■ ASSIGNMENT:
Write out the lines of the rows below as a numbered list, starting at the line that contains "left wrist: (73, 444, -22)" and ending at the line that contains "right elbow: (135, 463, 6)", both included. Skip any blank lines.
---------- DATASET RECORDS ----------
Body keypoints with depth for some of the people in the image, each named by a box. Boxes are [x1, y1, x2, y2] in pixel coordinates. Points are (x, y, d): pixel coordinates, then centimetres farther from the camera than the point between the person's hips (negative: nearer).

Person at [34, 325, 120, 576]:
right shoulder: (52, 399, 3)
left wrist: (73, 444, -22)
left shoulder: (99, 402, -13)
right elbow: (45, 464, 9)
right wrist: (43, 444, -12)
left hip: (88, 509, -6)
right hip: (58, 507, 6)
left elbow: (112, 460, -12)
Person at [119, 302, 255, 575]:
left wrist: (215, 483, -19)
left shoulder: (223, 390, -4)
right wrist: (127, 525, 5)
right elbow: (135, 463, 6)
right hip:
----------
---------- DATASET RECORDS ----------
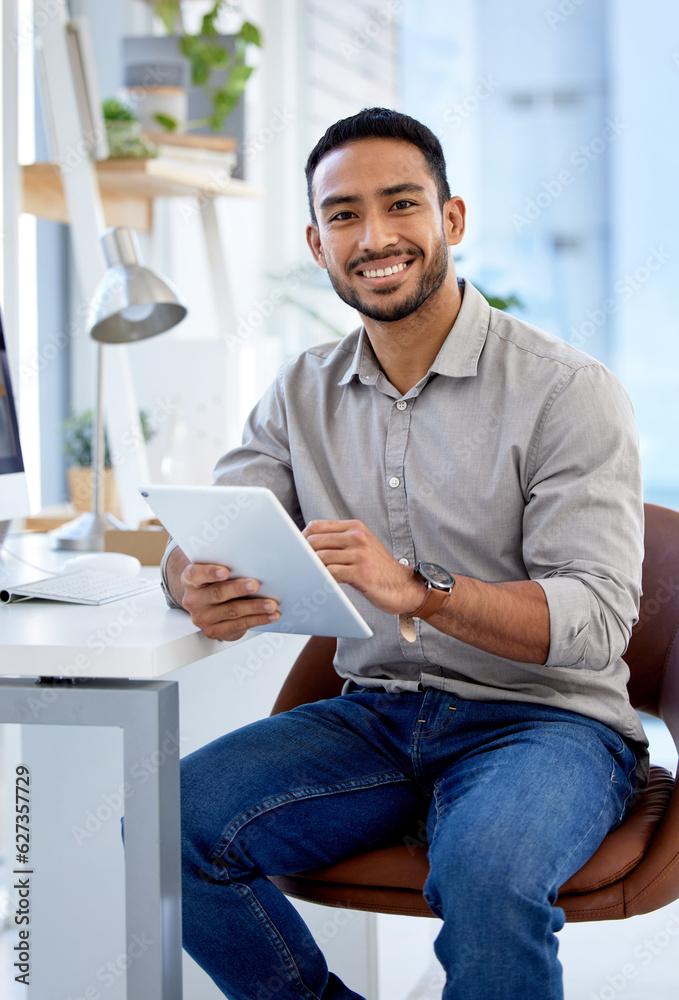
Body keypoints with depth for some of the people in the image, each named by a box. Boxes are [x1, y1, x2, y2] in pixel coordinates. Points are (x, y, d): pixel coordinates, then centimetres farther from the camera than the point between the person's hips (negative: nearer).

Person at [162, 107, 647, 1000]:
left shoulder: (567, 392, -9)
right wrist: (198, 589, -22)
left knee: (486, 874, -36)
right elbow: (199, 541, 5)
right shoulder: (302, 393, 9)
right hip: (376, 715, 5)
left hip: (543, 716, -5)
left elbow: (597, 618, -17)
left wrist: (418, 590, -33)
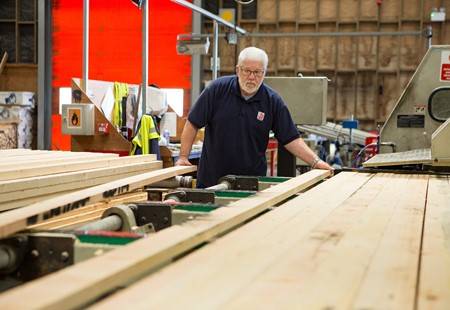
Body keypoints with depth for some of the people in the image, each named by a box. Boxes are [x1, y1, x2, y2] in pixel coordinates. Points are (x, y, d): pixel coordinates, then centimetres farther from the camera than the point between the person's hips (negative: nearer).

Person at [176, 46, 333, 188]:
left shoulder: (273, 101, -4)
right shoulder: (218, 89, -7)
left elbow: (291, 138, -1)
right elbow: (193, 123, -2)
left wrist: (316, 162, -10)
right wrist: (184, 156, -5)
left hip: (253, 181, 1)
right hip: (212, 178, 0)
----------
■ RESULT FOR THIS TASK:
1. left wrist: (73, 444, -22)
2. left shoulder: (99, 402, -13)
3. right elbow: (45, 464, 9)
4. right wrist: (43, 444, -12)
5. left hip: (88, 509, -6)
6. right hip: (58, 507, 6)
7. left elbow: (112, 460, -12)
8. Person at [119, 302, 255, 575]:
9. left wrist: (215, 483, -19)
10. left shoulder: (223, 390, -4)
11. right wrist: (127, 525, 5)
12. right elbow: (135, 463, 6)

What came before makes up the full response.